We need to talk about rich people traveling into space.
On Sunday, Virgin Galactic founder and large-amounts-of-money-having human Richard Branson rode his own rocket to the edge of space, soaring more than 50 miles above the planet then descending without jettisoning billions of dollars in cash to the people below, many of whom face food insecurity and can’t afford basic health care.
Following Branson’s suborbital flight, space will remain Earth-billionaire-free until July 20, when Amazon founder Jeff Bezos climbs aboard his own rocket and takes to the heavens with a plan to travel slightly higher than the Virgin Galactic craft. (The first rule of Billionaire Space Adventurer Club is you must return to the planet with an ego larger than all who’ve gone before you.)
Advanced alien life-forms watching from afar, assuming they have a rudimentary understanding of life on our planet, might think the people of Earth finally grew tired of certain uber-wealthy denizens and are trying, and failing, to cast them out. Or perhaps they would think the uber-wealthy are trying, and failing, to escape Earth for planets where they could pay even less in taxes, as if such a thing is possible.
Truthfully, I’m not concerned with what advanced alien life-forms think about the off-and-on placement of wealthy people in the upper reaches of our atmosphere. What troubles me is space tourism and the possibility that we’ll allow wealthy people to spend hundreds of thousands of dollars for quick suborbital trips without making them feel guilty.
Before going on, I’d like to stress I have no problem with rich people. When the revolution comes, I’m sure they’ll taste delicious.
I also have no problem with space exploration. Space is exceedingly cool and space travel is awesome. Anyone who says otherwise never sat in a theater as a child in 1977 watching “Star Wars” and thinking, eloquently: “Whoa.”
NASA astronauts and engineers who have stretched the boundaries of our stargazing dreams and imaginations are heroic. They are also not space billionaires, and they’ve certainly never been space tourists.
That’s an important line to draw in the lunar soil.
Branson, Bezos and SpaceX founder Elon Musk are undoubtedly contributing to humanity’s continued exploration of space, moving the heretofore government-funded work into the private arena. SpaceX has partnered with NASA to build “the first commercial human lander that will safely carry the next two American astronauts to the lunar surface.”
But whatever greater aspirations these men might have—sustainable life off-planet, trips to Mars, etc.—the immediate goal is getting tourists paying to put their fannies in spacecraft seats. According to The Associated Press, “Virgin Galactic already has more than 600 reservations from would-be space tourists, with tickets initially costing $250,000 apiece.”
That’s $250,000 for a relatively swift up-and-down flight that gives you a few minutes of weightlessness on the edge of space. And that’s where I—a person who feels strongly about humans having potable drinking water, shelter, access to a good education and enough food to eat—start to get a bit twitchy.

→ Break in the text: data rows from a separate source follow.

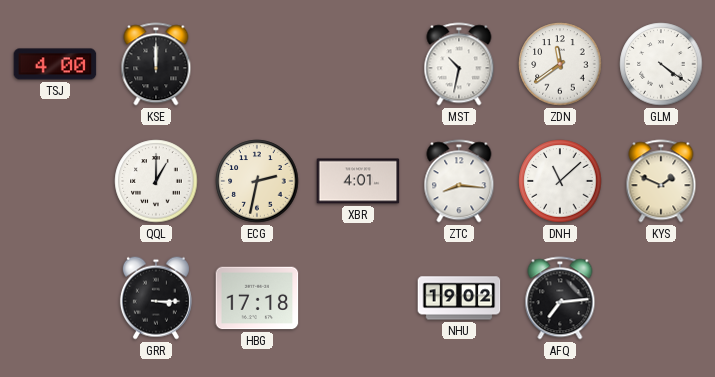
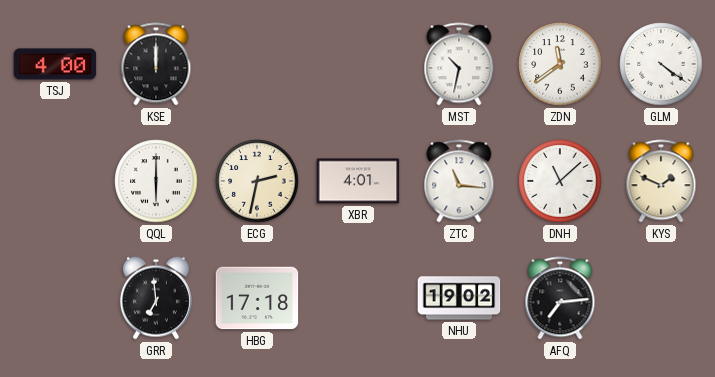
QQL: 1:00 -> 6:00
ZTC: 8:16 -> 11:16
GRR: 3:15 -> 6:59
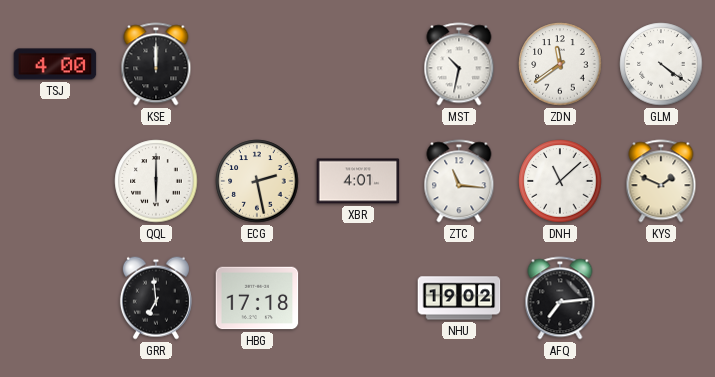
ECG: 2:32 -> 2:28
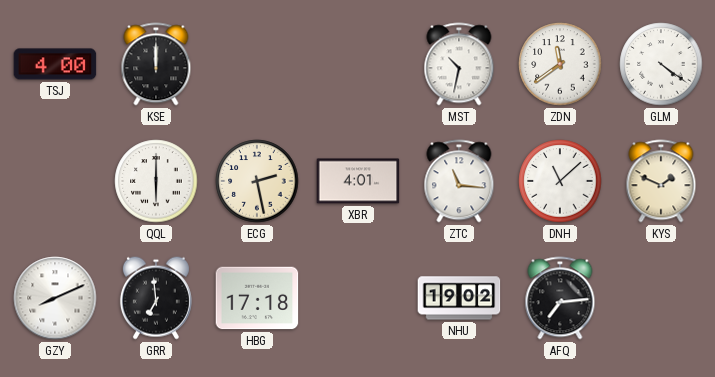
GZY: none -> 8:11
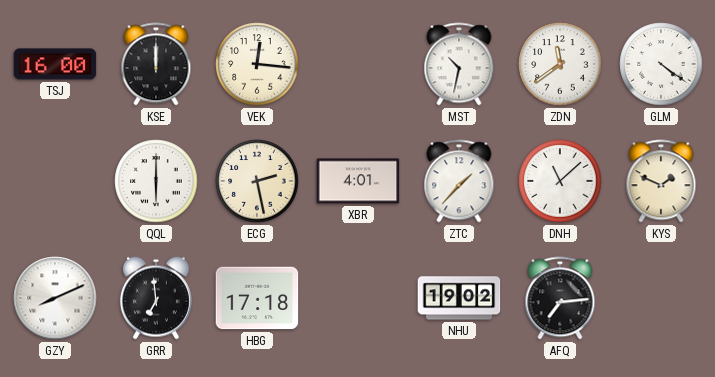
TSJ: 4:00 -> 16:00
VEK: none -> 12:16
ZTC: 11:16 -> 1:37
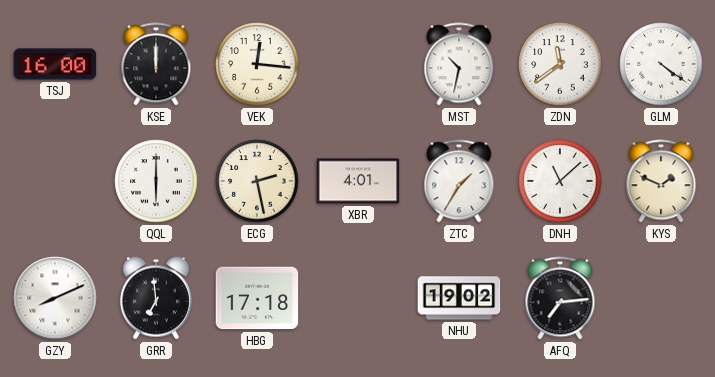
ZTC: 1:37 -> 1:35
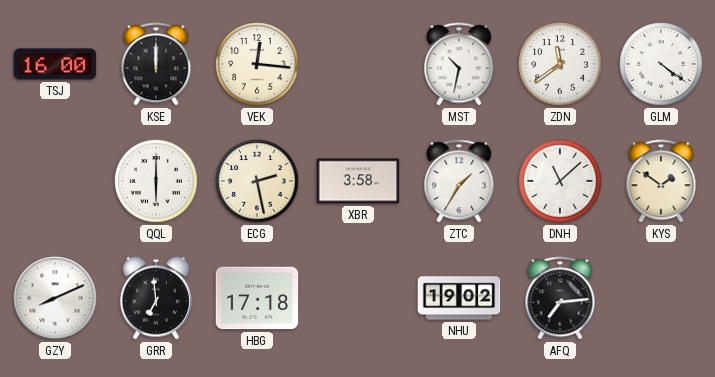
XBR: 4:01 -> 3:58
KYS: 1:49 -> 1:51
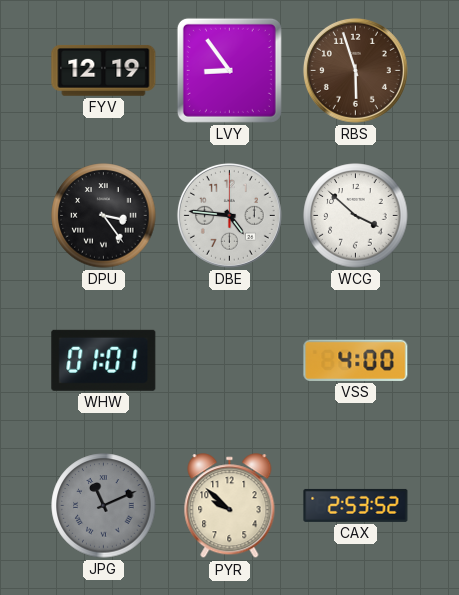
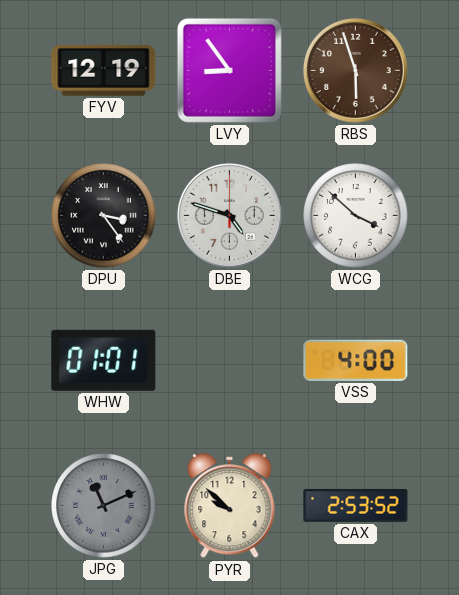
DBE: 4:46 -> 4:48
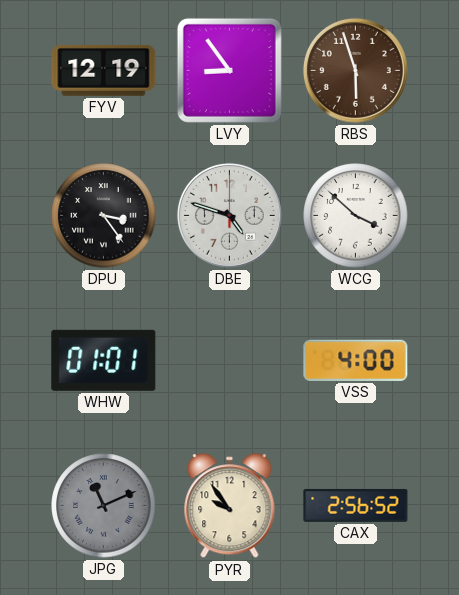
PYR: 9:52 -> 9:54
CAX: 2:53 -> 2:56
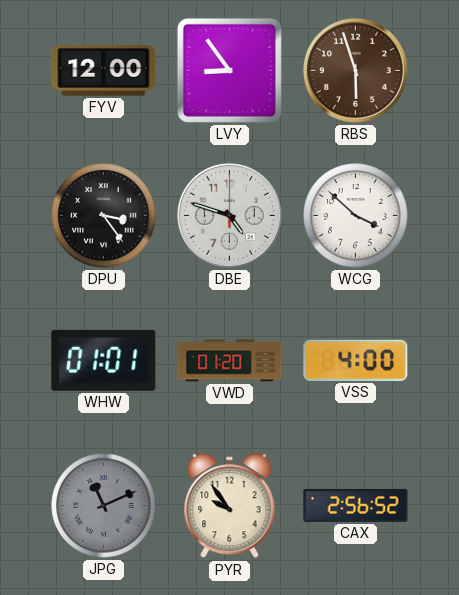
FYV: 12:19 -> 12:00
VWD: none -> 01:20
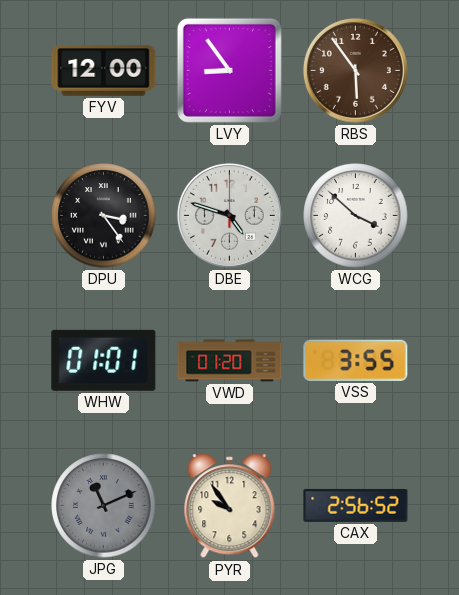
RBS: 5:57 -> 5:54
VSS: 4:00 -> 3:55
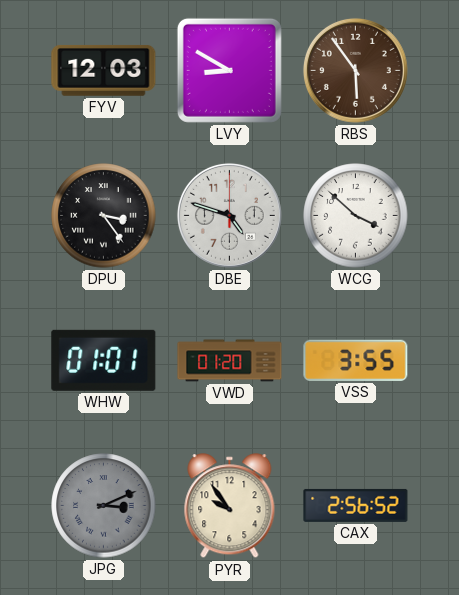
FYV: 12:00 -> 12:03
LVY: 8:54 -> 8:50
JPG: 11:11 -> 3:11
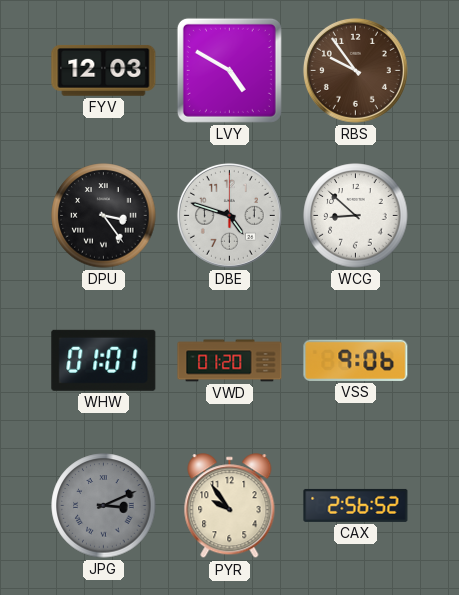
LVY: 8:50 -> 4:50
RBS: 5:54 -> 9:54
WCG: 3:52 -> 8:52
VSS: 3:55 -> 9:06
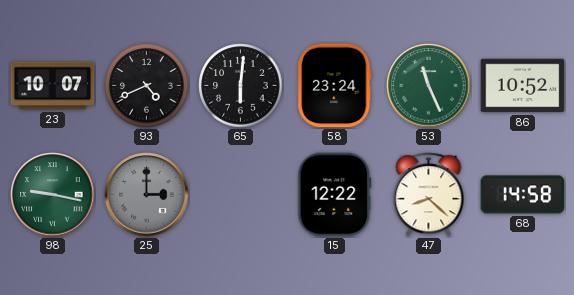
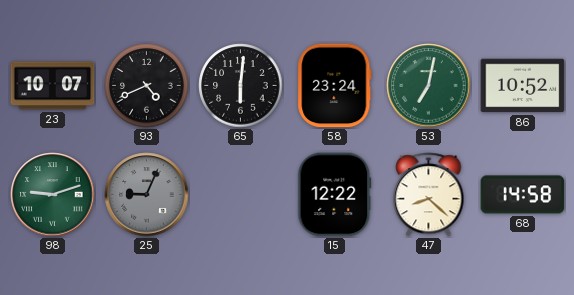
53: 11:26 -> 7:02
98: 9:17 -> 9:12
25: 3:00 -> 9:04
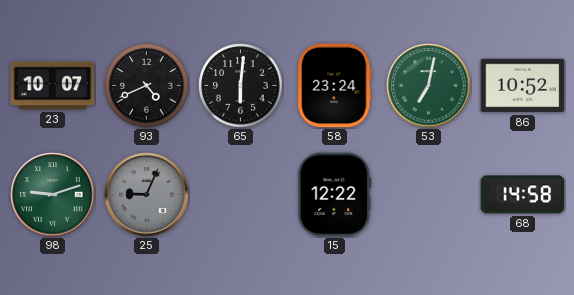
47: 8:22 -> none
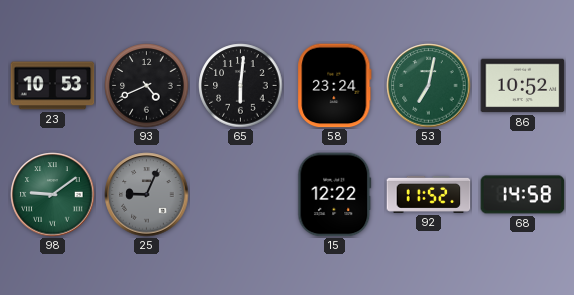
23: 10:07 -> 10:53
98: 9:12 -> 9:09
92: none -> 11:52
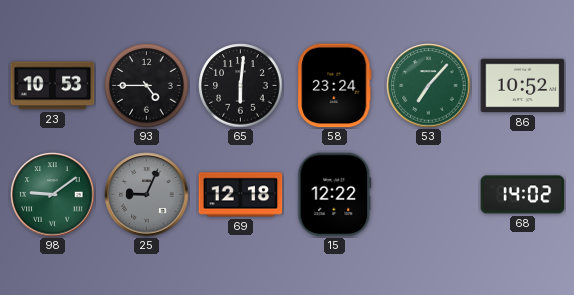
93: 4:41 -> 4:45
53: 7:02 -> 7:07
69: none -> 12:18
92: 11:52 -> none
68: 14:58 -> 14:02
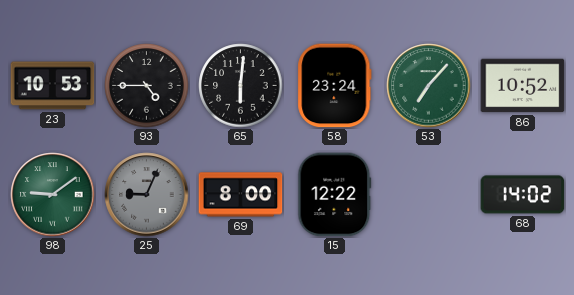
69: 12:18 -> 8:00
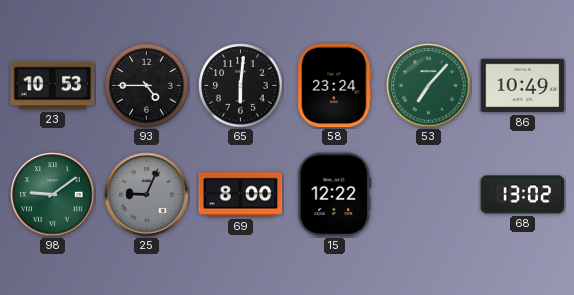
86: 10:52 -> 10:49
68: 14:02 -> 13:02
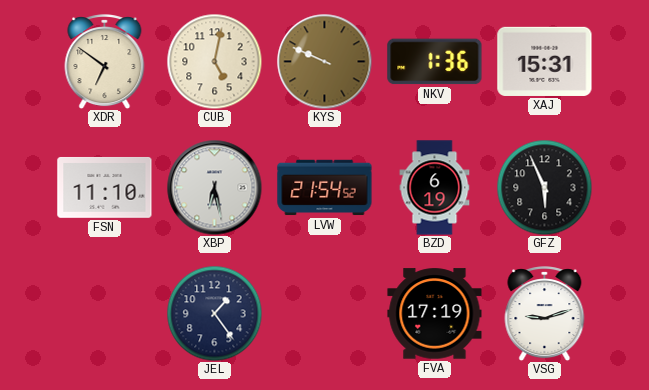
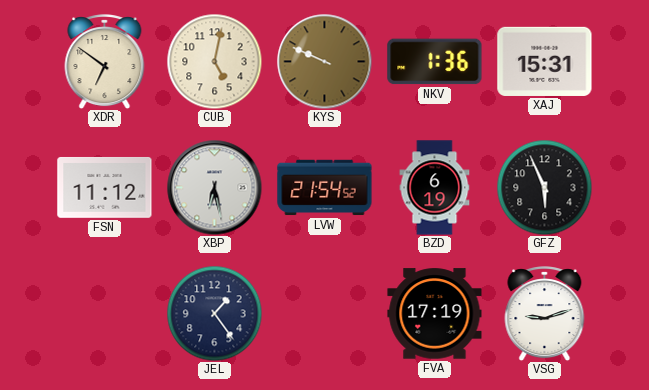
FSN: 11:10 -> 11:12
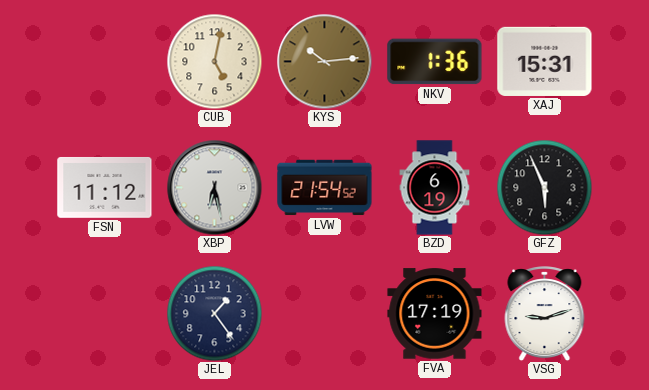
XDR: 6:51 -> none
KYS: 9:49 -> 10:14
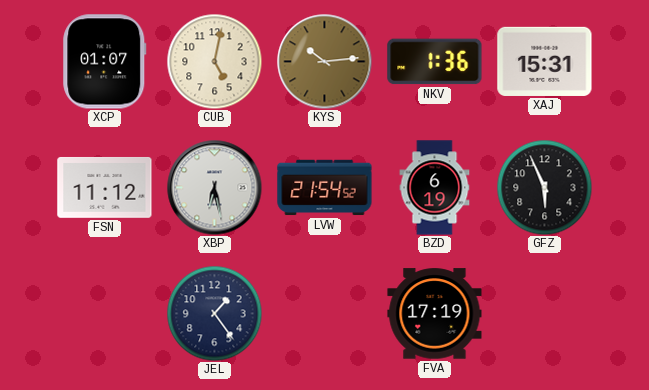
XCP: none -> 01:07
VSG: 9:12 -> none
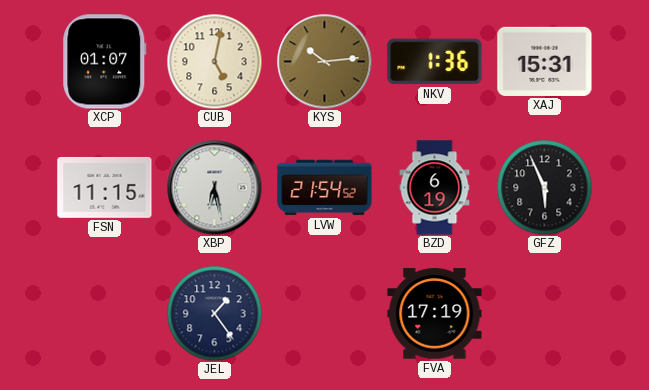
FSN: 11:12 -> 11:15
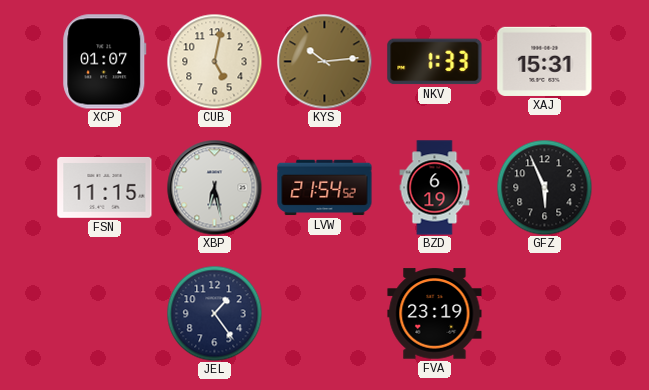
NKV: 1:36 -> 1:33
FVA: 17:19 -> 23:19
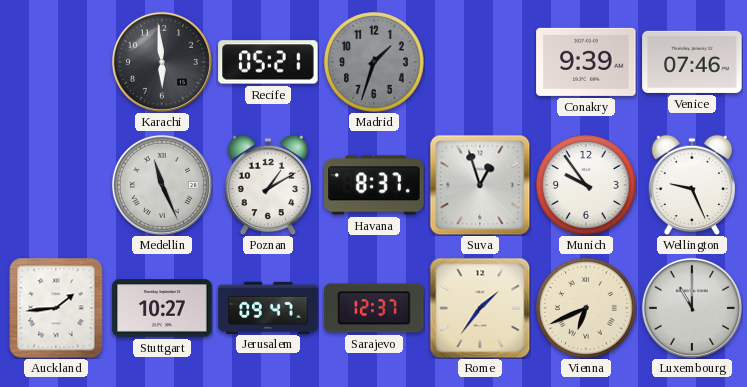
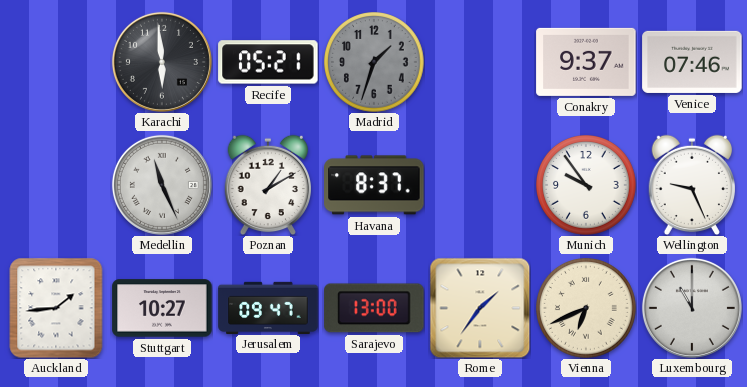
Conakry: 9:39 -> 9:37
Suva: 12:57 -> none
Sarajevo: 12:37 -> 13:00
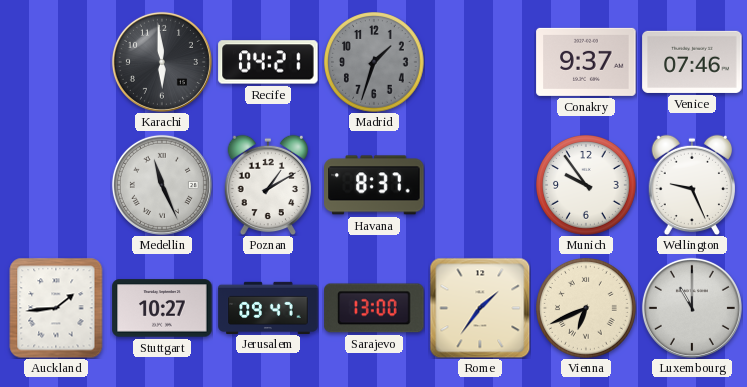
Recife: 05:21 -> 04:21
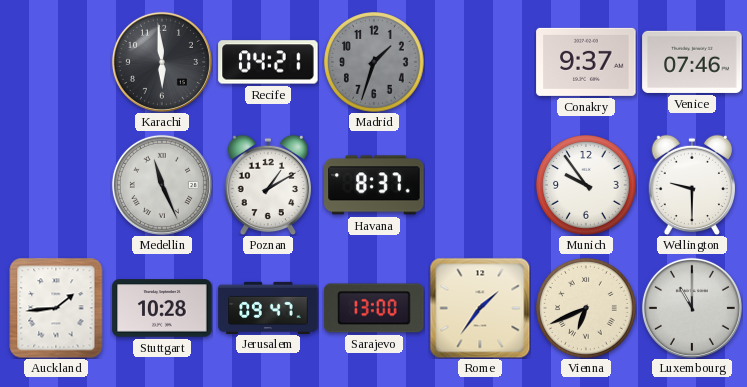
Wellington: 9:26 -> 9:30
Stuttgart: 10:27 -> 10:28
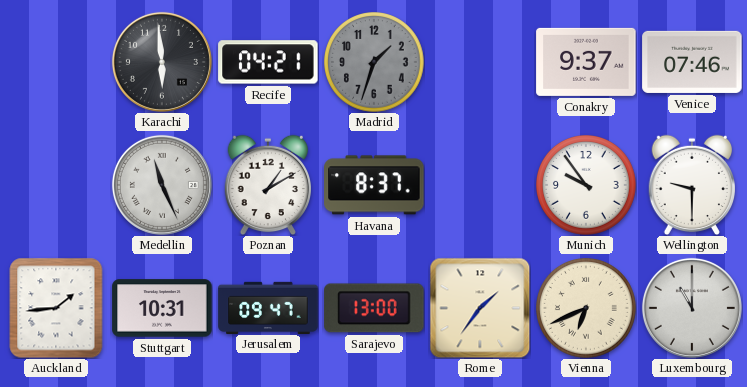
Stuttgart: 10:28 -> 10:31
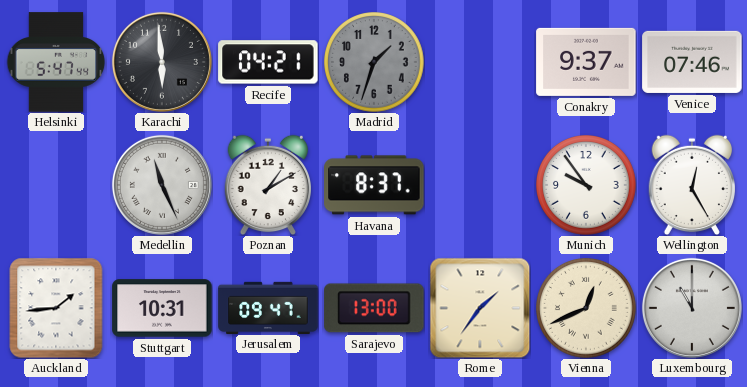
Helsinki: none -> 5:47
Wellington: 9:30 -> 12:25
Vienna: 6:41 -> 12:41
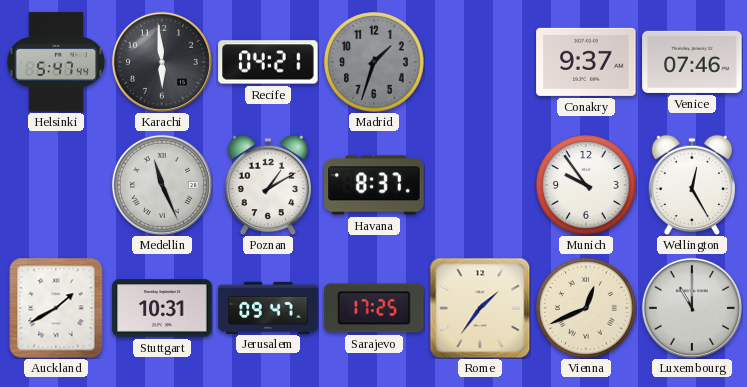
Auckland: 1:44 -> 1:40
Sarajevo: 13:00 -> 17:25
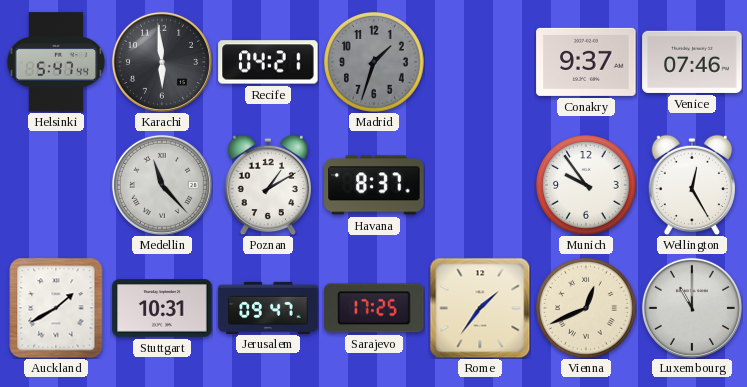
Medellin: 11:26 -> 11:23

I don’t want to get into tax laws or the (perfectly reasonable) idea that wealthy people, be they space entrepreneurs like Bezos and Co. or space tourists who can swing a quarter-million-dollar ticket, should be paying more than, say, everyone else.
But I would submit that anyone who can sink billions or millions or even a cool couple hundred thousand into space travel should be pressured to donate an equal amount of scratch to areas of earthbound need. Consider this slogan: “Make the World Better Before You Leave the Ground.”
That has excellent T-shirt potential. And it doesn’t seem unreasonable.
If the first space tourists on Virgin Galactic’s 600-person list make donations matching the cost of their tickets, everyone else will feel pressured to do the same. No one wants to go down in history as the first Space Scrooge.
I know many folks wealthy enough to build spacecrafts or buy tickets to ride them already do good things with their money. But if they’re doing good things with their money and still have enough to build spacecrafts or buy tickets to space, they can surely afford to do a little more.
It would be one small step for a space tourist. And one giant leap for humankind.
Rex Huppke is a columnist for the Chicago Tribune.